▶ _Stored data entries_

===============

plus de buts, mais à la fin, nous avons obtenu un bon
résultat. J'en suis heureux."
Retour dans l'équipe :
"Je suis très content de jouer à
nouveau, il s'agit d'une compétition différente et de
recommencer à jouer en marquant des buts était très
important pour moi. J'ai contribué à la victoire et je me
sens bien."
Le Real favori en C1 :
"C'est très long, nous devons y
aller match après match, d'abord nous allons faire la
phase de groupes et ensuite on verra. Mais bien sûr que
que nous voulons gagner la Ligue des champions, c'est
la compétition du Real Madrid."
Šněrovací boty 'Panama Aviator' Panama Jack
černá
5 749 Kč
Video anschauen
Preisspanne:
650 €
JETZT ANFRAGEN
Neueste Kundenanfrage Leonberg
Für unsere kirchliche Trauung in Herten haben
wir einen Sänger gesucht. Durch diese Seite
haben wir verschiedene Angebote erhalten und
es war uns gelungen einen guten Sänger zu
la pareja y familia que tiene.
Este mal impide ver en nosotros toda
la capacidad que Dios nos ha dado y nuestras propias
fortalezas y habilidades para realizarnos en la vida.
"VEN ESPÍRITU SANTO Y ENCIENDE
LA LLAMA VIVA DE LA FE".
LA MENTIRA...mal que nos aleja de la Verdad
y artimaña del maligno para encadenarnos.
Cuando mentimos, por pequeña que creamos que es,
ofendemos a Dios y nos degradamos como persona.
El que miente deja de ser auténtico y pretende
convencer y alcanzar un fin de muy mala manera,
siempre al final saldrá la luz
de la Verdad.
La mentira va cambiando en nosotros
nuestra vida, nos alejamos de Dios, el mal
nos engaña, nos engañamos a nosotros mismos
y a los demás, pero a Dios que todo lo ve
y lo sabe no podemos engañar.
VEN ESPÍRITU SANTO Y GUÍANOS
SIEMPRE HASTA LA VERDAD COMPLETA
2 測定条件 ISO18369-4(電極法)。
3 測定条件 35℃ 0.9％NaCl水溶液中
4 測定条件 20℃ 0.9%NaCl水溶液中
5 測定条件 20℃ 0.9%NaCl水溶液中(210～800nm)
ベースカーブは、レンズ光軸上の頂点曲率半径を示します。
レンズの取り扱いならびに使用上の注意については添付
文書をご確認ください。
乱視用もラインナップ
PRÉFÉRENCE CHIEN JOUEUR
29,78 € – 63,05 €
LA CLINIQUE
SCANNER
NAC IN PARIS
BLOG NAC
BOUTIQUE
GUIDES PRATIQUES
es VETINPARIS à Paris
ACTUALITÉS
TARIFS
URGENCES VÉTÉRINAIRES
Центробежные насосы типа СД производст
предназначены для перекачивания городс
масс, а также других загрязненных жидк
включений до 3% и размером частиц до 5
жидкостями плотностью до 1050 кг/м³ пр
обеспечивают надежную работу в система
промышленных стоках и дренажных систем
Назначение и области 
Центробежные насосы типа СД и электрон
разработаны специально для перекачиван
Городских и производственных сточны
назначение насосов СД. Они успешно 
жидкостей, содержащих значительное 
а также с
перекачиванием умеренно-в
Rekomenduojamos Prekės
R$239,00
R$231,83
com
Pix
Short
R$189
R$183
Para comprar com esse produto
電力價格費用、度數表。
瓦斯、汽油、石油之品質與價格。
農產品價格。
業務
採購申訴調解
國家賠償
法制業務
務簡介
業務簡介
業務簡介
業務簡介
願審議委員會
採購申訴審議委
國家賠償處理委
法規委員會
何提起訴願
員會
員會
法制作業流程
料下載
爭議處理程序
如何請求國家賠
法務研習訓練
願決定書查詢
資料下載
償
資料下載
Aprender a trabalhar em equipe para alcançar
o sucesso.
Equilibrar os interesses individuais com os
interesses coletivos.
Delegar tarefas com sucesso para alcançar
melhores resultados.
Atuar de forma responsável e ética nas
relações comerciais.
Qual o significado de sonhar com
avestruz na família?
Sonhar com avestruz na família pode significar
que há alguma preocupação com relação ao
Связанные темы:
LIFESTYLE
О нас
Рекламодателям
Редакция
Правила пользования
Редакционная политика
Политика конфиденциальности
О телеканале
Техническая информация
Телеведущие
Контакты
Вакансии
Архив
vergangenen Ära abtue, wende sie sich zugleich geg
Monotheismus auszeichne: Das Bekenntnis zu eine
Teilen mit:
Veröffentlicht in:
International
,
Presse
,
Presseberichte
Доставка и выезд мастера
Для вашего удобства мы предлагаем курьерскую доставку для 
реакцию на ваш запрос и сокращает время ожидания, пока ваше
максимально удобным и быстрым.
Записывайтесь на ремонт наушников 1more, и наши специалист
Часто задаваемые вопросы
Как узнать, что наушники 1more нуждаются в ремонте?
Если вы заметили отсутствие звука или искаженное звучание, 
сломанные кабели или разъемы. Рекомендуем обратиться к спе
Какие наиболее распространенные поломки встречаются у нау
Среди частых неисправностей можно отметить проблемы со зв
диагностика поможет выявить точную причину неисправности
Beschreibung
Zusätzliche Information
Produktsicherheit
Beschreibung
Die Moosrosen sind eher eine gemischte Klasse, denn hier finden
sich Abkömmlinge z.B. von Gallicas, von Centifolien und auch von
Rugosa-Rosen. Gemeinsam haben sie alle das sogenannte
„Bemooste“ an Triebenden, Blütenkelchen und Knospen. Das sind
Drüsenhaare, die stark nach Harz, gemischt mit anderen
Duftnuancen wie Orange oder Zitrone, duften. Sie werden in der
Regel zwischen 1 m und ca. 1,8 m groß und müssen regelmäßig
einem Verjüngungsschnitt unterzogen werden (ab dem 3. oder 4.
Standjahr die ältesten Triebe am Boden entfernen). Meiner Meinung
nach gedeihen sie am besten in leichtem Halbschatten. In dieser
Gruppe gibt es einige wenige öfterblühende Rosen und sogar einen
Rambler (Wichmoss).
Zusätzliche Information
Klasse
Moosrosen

===============

▶ _Job_
Copy out each line of the data in which the word "Moosrosen" appears.

▶ _Written solution_
Die Moosrosen sind eher eine gemischte Klasse, denn hier finden
Moosrosen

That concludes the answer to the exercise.